No, it’s not. It’s important for people to take accountability for their money. I hear a lot of, “Why do people hate me for having success, or for something that was out of my control? So my grandfather created this oil company; so what?” And I try to get them to dig into that more.
Do you see people who keep their money almost entirely secret?
Yeah. Absolutely. And there can be so much shame around it. Many with over $100 million are still thinking, One day I’ll have enough to where I’ll feel safe. There is a fear it could go away and they won’t have any skills to take care of themselves. There’s this helplessness — “I couldn’t possibly get a job. I don’t have any skills.”
Your rate, $600 a session, is listed publicly on your website, which I appreciate. And that is high, but in the range of New York City therapists, it’s not astronomical. How did you determine your rate, and why don’t you make it higher if your clients can afford to pay it?
One, I look at my own need. And two, the fee is part of the therapy. When I was first starting out, I was charging people $25 a session or even nothing at all. And what I noticed — and I’m not the only therapist who will say this — is that if you charge too little, people don’t value it and they don’t participate. If there’s a small pain point in the cost, then people are going to show up and commit. So it seemed to me like $600 was enough. For a lot of my clients, they don’t care. But I hope it’s enough for them to say, “Okay, this is an investment. I’m going to do this on a regular basis. I’m going to do the exercises he gives me, try to make some changes.” I don’t know if I’ve got it right or not, but for now it seems to be working.
Does being exposed to so much wealth ever make you envious or mess with your own spending choices?
Yes, definitely. I have to remember that I am in their world, but not of their world. At the end of the day, I have routines to get back into my own life. I write up my notes and play with my dogs and go for a walk.
I’ve definitely done stupid things, though. Like, once I bought my wife a diamond bracelet that I thought was $4,000 — which would be a push for me already — and then it turned out to be $9,000. I had misread the nine as a four. I stood there, went through the whole process of feeling shame that I couldn’t afford it, followed by, “Well, that’s not that big of a number. My client spent that on dinner just the other night.” So I went ahead and bought this stupid bracelet because I had a temporarily skewed sense of reality. It took me a while to pay off, but lesson learned. It’s a very nice bracelet.

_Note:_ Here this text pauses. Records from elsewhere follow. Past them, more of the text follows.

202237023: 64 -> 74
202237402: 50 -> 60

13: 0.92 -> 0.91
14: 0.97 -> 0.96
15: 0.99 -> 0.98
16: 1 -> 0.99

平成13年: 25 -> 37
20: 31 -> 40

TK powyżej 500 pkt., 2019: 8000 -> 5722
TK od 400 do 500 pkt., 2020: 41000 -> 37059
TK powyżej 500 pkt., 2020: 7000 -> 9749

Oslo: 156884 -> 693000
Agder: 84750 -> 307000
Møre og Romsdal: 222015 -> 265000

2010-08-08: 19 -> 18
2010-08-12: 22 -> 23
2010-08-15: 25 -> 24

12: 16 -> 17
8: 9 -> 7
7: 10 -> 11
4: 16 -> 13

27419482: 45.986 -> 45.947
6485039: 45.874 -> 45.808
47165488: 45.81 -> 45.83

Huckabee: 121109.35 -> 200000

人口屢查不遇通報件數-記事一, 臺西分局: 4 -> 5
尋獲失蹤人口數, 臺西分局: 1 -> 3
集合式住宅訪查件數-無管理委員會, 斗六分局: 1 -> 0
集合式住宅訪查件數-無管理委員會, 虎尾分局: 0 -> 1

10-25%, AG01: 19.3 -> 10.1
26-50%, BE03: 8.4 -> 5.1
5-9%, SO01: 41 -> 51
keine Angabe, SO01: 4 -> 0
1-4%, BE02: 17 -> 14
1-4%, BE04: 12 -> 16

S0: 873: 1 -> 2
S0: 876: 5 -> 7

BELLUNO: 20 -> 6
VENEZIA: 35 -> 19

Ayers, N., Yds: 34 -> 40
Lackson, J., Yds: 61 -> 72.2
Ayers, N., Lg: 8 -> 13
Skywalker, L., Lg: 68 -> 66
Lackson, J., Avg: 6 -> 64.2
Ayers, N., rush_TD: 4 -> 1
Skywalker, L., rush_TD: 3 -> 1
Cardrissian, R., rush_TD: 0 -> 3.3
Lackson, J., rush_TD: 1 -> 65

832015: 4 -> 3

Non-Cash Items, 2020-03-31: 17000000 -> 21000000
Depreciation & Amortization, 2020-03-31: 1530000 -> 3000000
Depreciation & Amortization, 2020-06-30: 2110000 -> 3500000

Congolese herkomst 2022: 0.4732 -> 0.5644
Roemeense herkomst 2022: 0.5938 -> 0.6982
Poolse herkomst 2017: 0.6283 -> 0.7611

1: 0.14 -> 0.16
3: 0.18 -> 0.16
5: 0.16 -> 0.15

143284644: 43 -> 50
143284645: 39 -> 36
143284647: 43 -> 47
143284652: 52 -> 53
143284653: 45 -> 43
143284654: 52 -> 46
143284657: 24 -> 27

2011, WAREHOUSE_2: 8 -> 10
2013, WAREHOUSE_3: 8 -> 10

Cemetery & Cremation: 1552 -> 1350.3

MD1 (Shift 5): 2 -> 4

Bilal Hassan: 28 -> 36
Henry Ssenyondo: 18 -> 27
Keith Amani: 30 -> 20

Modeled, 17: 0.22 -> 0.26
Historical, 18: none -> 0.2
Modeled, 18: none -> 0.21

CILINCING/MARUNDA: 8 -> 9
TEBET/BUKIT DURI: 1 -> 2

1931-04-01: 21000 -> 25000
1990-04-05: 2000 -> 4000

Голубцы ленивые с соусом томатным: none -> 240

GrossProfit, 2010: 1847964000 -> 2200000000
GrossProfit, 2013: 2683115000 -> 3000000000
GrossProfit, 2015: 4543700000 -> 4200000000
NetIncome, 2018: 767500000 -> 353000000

Have you ever dealt with someone who came by their wealth through something nefarious, like a Sackler or something? And if so, how did you cope with that?
I haven’t had any arms dealers or anything. Now I’m worried about it because you brought it up, but I suppose I’ll cross that bridge when I have to.
There are definitely people who have guilt and shame about the source of their wealth, and that’s a big part of their therapy — coming to terms with it. Accepting that this is not something that they did, but something that has happened to them, especially if they’ve inherited this money. The question is, do you want to do something about it? Do you want to give back to people who were impacted by the aggregation of this wealth? Do you feel a responsibility to that? Most people who come to me understand that giving away all their money wouldn’t solve all their problems. But there’s this perception that wealthy people should do that: “If you have a problem with it, just get rid of it. Give it to me.” That’s a simplistic view. Nobody’s going to do that.